Astronauts Wrap Up First Spacewalk of 2020

NASA astronaut Jessica Meir enters the Quest airlock
NASA astronaut Jessica Meir enters the Quest airlock to complete a spacewalk after swapping batteries that store and distribute solar power collected from the solar arrays on the International Space Station.

At 2:04 p.m. EST, Expedition 61 Flight Engineers Christina Koch and Jessica Meir of NASA concluded their spacewalk. During the 7-hour, 29-minute spacewalk, the two NASA astronauts successfully replaced nickel-hydrogen batteries with newer, more powerful lithium-ion batteries for the power channel on one pair of the station’s solar arrays. Meir and Koch are scheduled to venture outside the station again Monday, Jan. 20, for a second battery replacement spacewalk.

The astronauts were also able to accomplish a get-ahead task of relocating the an additional nickel-hydrogen battery to the external pallet in preparation for next week’s spacewalk.

This was the first spacewalk outside the station this year. Space station crew members have now conducted 225 spacewalks in support of assembly and maintenance of the orbiting laboratory. Spacewalkers have spent a total of 58 days, 23 hours, and 12 minutes working outside the station. It is the second time all spacewalkers have been women and the 44th spacewalk to include women.

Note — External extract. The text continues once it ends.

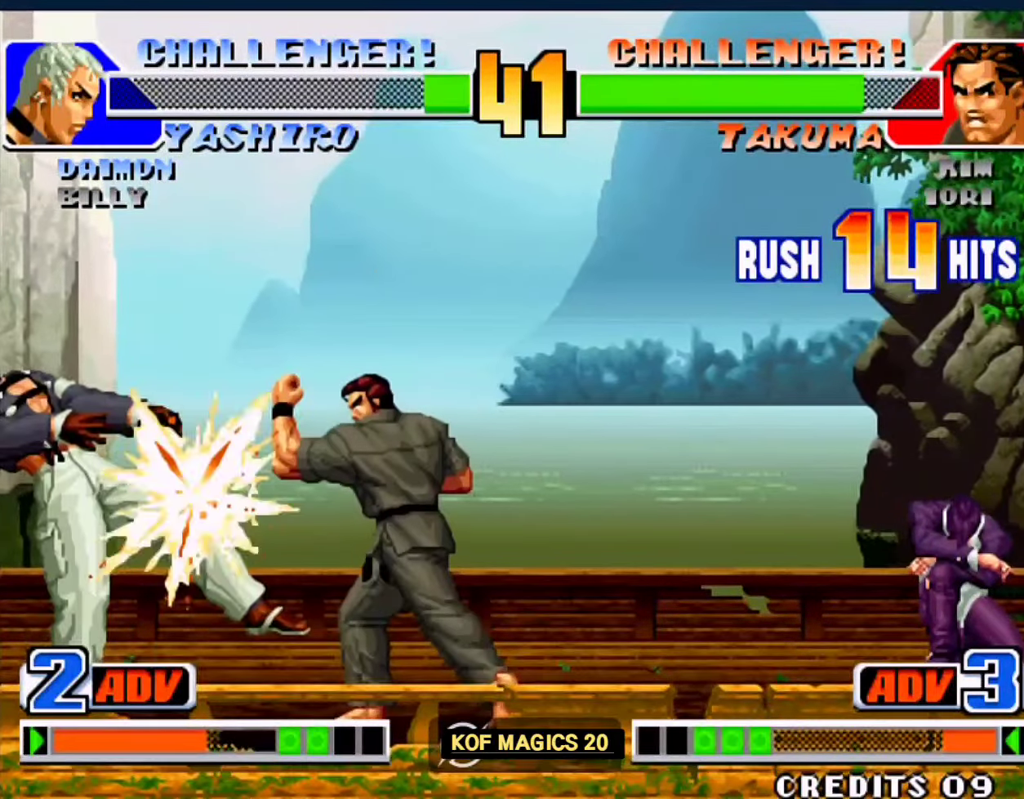
{"buttons": [], "left_stick": "center", "events": [[117, "left_stick", "left"], [317, "left_stick", "center"]]}
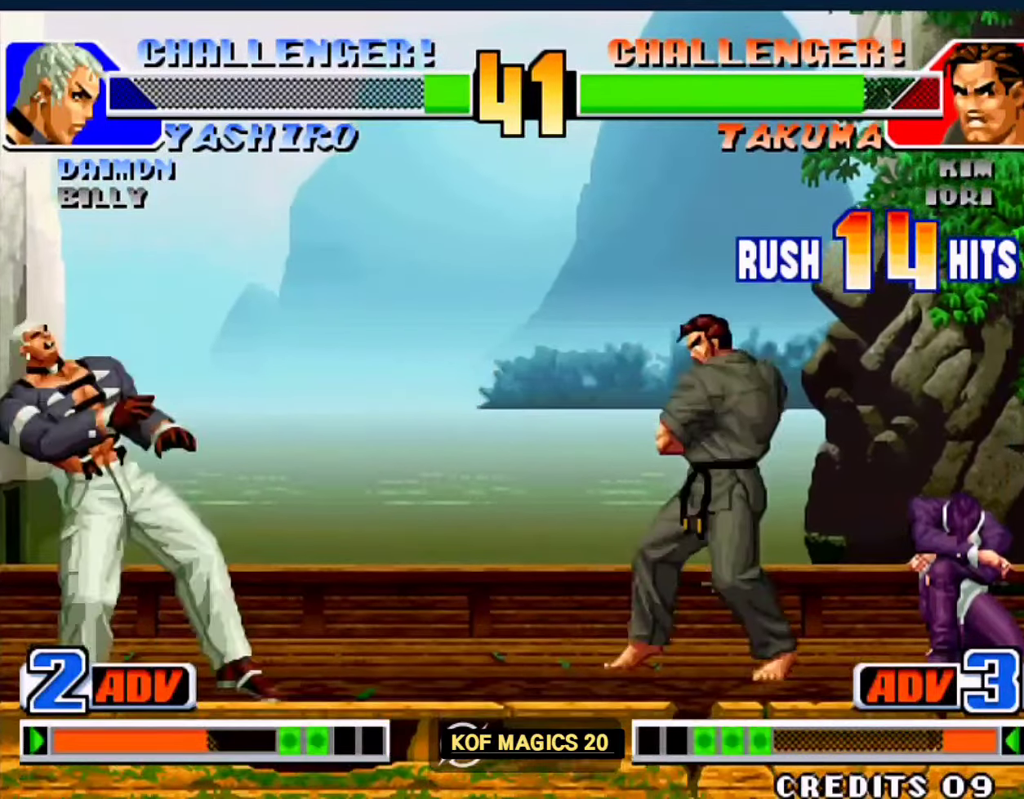
{"buttons": [], "left_stick": "left", "events": [[117, "left_stick", "left"]]}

It was the second spacewalk for Meir, who now has spent a total of 14 hours and 46 minutes spacewalking, and the fifth for Koch for a total of 35 hours and 17 minutes.

Koch arrived to the orbiting laboratory in March 2019 and marked 300 days in space on Jan. 9. She currently holds the record for longest single spaceflight by a woman and will return to Earth on Feb. 6 from an extended duration mission of 11 months in space. Her extended missions provides researchers the opportunity to observe effects of long-duration spaceflight on a woman to prepare for human missions to the Moon and Mars. Meir arrived in Sept. 2019 and is due to return in April.